EU Referendum


Afghanistan: vulnerabilities compared


24/08/2021




The Taliban is warning that any extension to the Biden's 31 August deadline for ending the airlift from Kabul would cross a red line that will lead to "consequences". This has the Guardian pontificating that the prospect of the Taliban wielding an effective veto on this matter, while the west haplessly ponders its options, "is a measure of the stunning strategic failure that has taken place".

It is easy in this context, though, to highlight the weakness of the coalition position. Large, ponderous military jets taking off are an easy target and it would be relatively easy for Taliban fighters to bring one down, or target the runway with mortars or other weapons, so as to make the airport unusable.

In so doing, the Taliban would exploit the inherent western respect for human life, knowing that the coalition powers would be reluctant to risk the lives of refugees and others in vulnerable aircraft which could get shot down on take-off, with appalling results.

But, to interpret western caution in this respect as weakness would be a mistake. Any ruthless group, with neither conscience nor respect for human life, can temporarily exploit their power over life and death, but this is not necessarily a winning strategy over the longer term.

And it is in this longer term – and not very much longer – that the Taleban are extremely vulnerable, and more so if any action of their over the evacuation period gives rise to significant loss of life. The response might not be measured in terms of bullets and bombs – not immediately, anyway – but response there will be to any outrage, and there will be no happy outcome.

One only has to look at the immediate US response to its defeat in Vietnam, and the years of isolation that nation suffered, to appreciate that power can be exerted in many different ways, the net effects of which can be as deadly as the bullet or the bomb.

Here, as I touched on recently, Afghanistan is in a vulnerable position, on the brink of economic collapse and facing a humanitarian crisis.

The US might walk away humiliated from a rebuff, but its people will survive. Many Afghans might not and, in the stresses that arise, the Taliban themselves may not survive the experience. Tweaking the nose of the United States is not the brightest of ideas for a group seeking to govern a nation with its own, multiple and pressing vulnerabilities.

Oddly, the nature of those vulnerabilities is best expressed in the Guardian, the very newspaper which seeks to portray the west as "hapless" – and I have looked elsewhere, including the Hindustan Times which makes some interesting observations.
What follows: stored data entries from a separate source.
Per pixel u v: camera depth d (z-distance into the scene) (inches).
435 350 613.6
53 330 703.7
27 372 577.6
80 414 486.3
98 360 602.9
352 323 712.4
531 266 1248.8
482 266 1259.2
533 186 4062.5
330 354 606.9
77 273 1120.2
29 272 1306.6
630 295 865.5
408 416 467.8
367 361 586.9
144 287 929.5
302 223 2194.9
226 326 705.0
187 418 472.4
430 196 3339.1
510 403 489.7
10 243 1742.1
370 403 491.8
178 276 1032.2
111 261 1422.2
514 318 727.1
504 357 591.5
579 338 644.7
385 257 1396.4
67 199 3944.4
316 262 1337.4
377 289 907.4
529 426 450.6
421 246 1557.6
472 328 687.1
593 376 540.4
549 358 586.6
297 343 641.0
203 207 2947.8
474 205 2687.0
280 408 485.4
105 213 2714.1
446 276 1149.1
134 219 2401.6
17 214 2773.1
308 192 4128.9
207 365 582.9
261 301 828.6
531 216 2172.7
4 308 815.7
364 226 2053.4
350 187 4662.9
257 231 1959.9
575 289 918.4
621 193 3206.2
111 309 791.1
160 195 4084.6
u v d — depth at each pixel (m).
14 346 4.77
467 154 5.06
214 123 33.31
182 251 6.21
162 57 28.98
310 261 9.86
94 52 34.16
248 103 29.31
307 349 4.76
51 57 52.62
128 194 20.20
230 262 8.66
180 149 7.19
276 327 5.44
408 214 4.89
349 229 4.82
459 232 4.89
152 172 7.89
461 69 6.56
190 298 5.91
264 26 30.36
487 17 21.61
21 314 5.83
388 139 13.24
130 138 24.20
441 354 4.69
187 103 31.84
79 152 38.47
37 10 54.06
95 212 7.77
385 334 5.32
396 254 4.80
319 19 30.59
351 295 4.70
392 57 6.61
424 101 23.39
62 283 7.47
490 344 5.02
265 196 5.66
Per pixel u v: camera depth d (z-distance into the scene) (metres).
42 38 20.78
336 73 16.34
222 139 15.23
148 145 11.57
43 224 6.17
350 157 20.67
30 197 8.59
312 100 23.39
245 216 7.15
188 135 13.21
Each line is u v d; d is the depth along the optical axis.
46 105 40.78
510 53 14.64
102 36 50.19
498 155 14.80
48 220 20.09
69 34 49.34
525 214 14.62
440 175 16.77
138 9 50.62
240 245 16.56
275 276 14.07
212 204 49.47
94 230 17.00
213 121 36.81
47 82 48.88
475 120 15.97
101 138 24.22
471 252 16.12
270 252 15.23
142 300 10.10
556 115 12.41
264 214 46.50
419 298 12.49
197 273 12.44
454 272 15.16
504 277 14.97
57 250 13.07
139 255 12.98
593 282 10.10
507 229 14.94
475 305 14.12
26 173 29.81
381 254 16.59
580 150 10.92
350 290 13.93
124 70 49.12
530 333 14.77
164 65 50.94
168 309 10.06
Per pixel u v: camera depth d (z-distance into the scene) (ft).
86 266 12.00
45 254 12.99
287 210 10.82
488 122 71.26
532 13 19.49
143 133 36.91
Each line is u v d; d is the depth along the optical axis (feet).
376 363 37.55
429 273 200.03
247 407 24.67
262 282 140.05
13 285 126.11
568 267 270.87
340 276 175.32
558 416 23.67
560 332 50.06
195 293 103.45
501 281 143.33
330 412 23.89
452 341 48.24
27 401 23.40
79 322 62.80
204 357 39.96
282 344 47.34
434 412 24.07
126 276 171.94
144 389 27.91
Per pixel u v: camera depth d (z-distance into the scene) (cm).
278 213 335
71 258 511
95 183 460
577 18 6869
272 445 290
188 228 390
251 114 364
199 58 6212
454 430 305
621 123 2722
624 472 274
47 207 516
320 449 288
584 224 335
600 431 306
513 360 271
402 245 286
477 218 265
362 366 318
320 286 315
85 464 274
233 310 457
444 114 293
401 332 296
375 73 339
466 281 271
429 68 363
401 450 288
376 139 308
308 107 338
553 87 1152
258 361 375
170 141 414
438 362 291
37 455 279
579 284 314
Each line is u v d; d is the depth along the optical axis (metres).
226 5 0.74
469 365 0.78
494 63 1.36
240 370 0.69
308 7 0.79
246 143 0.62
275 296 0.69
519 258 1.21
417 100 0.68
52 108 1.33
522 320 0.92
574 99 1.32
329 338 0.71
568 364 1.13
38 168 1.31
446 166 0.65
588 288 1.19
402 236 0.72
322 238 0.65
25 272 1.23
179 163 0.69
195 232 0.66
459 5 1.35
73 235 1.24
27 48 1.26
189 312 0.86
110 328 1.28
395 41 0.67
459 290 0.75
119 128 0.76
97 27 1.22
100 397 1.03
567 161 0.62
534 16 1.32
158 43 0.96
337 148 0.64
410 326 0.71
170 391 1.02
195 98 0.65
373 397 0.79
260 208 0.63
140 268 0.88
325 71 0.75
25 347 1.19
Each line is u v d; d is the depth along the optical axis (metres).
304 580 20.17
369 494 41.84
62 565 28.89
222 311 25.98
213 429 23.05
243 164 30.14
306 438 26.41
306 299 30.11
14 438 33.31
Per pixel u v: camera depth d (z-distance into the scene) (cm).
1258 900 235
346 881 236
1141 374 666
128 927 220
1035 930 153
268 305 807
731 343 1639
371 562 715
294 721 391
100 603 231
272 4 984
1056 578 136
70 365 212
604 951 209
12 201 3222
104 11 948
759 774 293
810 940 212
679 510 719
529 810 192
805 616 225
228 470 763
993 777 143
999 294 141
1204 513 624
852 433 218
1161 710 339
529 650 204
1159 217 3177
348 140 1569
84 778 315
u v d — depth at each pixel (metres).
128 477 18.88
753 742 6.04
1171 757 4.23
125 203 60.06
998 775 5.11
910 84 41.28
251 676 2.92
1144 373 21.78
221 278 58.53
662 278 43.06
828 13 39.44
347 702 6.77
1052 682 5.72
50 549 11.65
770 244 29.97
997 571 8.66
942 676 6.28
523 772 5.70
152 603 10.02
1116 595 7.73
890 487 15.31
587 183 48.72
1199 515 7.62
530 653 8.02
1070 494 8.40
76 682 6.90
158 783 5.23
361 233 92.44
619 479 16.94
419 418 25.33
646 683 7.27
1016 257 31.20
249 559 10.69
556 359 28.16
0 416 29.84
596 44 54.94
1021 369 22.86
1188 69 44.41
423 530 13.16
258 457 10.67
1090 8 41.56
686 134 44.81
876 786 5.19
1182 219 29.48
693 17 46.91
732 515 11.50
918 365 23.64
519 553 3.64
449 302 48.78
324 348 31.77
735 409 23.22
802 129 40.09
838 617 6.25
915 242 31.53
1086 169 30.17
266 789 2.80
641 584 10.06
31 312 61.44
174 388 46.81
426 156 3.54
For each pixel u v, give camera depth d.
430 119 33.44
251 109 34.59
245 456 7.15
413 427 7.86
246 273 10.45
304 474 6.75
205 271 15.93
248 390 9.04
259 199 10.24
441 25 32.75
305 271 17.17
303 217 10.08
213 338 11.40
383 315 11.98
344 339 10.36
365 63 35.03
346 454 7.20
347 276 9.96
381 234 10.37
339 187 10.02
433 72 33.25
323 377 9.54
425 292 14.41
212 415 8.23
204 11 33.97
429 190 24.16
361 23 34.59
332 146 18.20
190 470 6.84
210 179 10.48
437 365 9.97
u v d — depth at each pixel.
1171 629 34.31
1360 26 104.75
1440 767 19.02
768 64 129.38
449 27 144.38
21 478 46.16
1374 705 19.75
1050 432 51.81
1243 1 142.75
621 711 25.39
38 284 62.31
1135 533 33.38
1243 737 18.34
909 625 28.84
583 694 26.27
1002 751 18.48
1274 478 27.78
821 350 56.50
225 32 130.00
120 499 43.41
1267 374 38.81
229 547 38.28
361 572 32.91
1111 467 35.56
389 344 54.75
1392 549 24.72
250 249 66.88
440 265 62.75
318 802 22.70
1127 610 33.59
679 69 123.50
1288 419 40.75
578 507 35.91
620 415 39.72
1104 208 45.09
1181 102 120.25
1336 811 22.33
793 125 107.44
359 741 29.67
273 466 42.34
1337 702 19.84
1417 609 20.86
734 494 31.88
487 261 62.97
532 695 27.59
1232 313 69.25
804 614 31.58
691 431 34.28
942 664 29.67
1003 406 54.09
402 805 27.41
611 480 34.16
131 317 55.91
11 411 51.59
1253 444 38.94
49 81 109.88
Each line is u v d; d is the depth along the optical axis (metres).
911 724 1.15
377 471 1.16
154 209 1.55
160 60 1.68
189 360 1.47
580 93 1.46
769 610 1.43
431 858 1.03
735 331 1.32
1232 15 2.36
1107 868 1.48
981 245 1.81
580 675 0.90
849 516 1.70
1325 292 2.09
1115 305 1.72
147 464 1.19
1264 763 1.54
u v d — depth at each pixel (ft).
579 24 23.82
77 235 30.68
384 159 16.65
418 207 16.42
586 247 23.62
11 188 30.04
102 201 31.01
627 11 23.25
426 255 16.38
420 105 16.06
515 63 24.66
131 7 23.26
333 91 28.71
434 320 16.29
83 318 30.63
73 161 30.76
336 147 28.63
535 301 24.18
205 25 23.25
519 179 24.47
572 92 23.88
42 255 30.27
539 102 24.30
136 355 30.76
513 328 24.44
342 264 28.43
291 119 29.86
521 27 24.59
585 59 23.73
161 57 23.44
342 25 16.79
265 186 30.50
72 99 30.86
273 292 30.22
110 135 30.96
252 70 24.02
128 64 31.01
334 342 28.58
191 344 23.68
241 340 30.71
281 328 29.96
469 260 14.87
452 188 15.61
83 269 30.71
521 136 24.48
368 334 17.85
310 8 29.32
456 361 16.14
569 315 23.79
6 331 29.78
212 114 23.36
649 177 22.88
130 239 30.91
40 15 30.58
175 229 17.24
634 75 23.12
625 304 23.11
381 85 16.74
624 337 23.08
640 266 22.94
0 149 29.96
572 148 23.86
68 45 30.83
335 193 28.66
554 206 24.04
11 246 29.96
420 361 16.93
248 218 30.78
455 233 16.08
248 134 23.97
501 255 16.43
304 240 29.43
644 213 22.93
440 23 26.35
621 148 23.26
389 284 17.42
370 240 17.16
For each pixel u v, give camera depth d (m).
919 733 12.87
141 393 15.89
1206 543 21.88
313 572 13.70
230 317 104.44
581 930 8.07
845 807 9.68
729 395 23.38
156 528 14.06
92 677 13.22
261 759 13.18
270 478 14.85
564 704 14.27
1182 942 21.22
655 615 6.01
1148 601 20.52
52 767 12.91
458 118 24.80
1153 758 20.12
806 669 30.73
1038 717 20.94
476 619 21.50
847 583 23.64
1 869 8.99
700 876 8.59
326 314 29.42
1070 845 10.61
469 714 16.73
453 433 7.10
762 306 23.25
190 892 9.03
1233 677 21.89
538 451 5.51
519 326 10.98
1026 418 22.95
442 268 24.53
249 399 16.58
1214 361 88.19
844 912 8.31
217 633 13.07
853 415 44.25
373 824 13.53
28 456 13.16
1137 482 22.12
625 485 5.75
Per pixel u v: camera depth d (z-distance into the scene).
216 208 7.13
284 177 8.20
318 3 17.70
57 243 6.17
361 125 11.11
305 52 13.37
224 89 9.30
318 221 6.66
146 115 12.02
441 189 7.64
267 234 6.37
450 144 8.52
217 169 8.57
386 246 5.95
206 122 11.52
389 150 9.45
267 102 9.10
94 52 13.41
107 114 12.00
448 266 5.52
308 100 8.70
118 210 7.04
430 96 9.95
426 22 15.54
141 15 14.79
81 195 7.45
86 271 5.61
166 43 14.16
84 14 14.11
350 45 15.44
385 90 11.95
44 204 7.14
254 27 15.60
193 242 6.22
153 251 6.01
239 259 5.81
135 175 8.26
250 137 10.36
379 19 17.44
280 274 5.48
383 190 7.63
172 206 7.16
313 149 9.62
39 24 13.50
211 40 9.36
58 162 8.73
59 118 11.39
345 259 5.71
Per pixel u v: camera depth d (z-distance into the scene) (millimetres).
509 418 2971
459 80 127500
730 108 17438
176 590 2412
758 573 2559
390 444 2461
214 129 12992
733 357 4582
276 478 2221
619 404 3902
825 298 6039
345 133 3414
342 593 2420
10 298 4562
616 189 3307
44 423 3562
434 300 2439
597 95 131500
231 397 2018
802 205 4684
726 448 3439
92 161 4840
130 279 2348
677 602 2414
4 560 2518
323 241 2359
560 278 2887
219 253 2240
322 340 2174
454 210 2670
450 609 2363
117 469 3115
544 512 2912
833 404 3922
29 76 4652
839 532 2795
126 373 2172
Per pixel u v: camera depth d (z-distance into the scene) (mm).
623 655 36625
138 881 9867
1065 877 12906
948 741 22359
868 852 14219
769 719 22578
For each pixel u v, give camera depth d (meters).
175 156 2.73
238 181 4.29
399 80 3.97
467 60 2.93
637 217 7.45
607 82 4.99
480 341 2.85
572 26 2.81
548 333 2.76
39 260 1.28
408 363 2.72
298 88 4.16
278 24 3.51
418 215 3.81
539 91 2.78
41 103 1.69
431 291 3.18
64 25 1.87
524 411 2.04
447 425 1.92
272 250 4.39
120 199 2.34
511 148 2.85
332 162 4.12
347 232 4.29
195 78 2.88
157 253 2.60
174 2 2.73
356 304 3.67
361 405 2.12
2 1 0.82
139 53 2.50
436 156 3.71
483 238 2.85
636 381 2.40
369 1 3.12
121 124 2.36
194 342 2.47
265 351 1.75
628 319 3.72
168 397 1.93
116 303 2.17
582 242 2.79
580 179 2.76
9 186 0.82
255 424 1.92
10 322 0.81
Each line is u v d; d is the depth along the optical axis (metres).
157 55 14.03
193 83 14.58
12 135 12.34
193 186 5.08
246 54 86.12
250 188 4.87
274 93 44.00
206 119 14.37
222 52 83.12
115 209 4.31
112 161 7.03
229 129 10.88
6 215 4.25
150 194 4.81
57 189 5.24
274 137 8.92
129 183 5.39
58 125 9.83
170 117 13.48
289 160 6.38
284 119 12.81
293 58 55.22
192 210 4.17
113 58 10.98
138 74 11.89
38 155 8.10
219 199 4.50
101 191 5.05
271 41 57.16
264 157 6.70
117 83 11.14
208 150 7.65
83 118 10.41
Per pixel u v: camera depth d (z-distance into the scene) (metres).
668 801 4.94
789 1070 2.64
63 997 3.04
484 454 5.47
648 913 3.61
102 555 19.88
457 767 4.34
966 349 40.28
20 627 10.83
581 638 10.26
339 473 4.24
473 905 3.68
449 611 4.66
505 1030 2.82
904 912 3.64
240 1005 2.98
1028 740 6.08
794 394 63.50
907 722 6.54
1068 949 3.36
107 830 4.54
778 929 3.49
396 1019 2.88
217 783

On the economic front, the Guardian published a piece online on Sunday afternoon, expanding on the points I had raised earlier in the day.

The paper talked of Afghanistan facing a potentially "catastrophic perfect storm" of bank closures and shortages of hard currency on top of the suspension of money transfers by companies that sustain the key flow of remittances to Afghans from abroad by family members.

With ATMs in cities emptied, and banks and the main Sarai Shahzada financial exchange in Kabul still closed, the paper said, the country has faced a series of economic shocks since the Taliban seized power a week ago.

Continuing with the detail, the paper then told us that, without access to $9 billion (£6.6 billion) in frozen central bank reserves, which are held in the US, and with a crucial delivery of dollars cancelled as the former government collapsed, ordinary Afghans are already confronted with rising prices for basic goods as the value of the afghani has dropped even as they have started to run low on cash.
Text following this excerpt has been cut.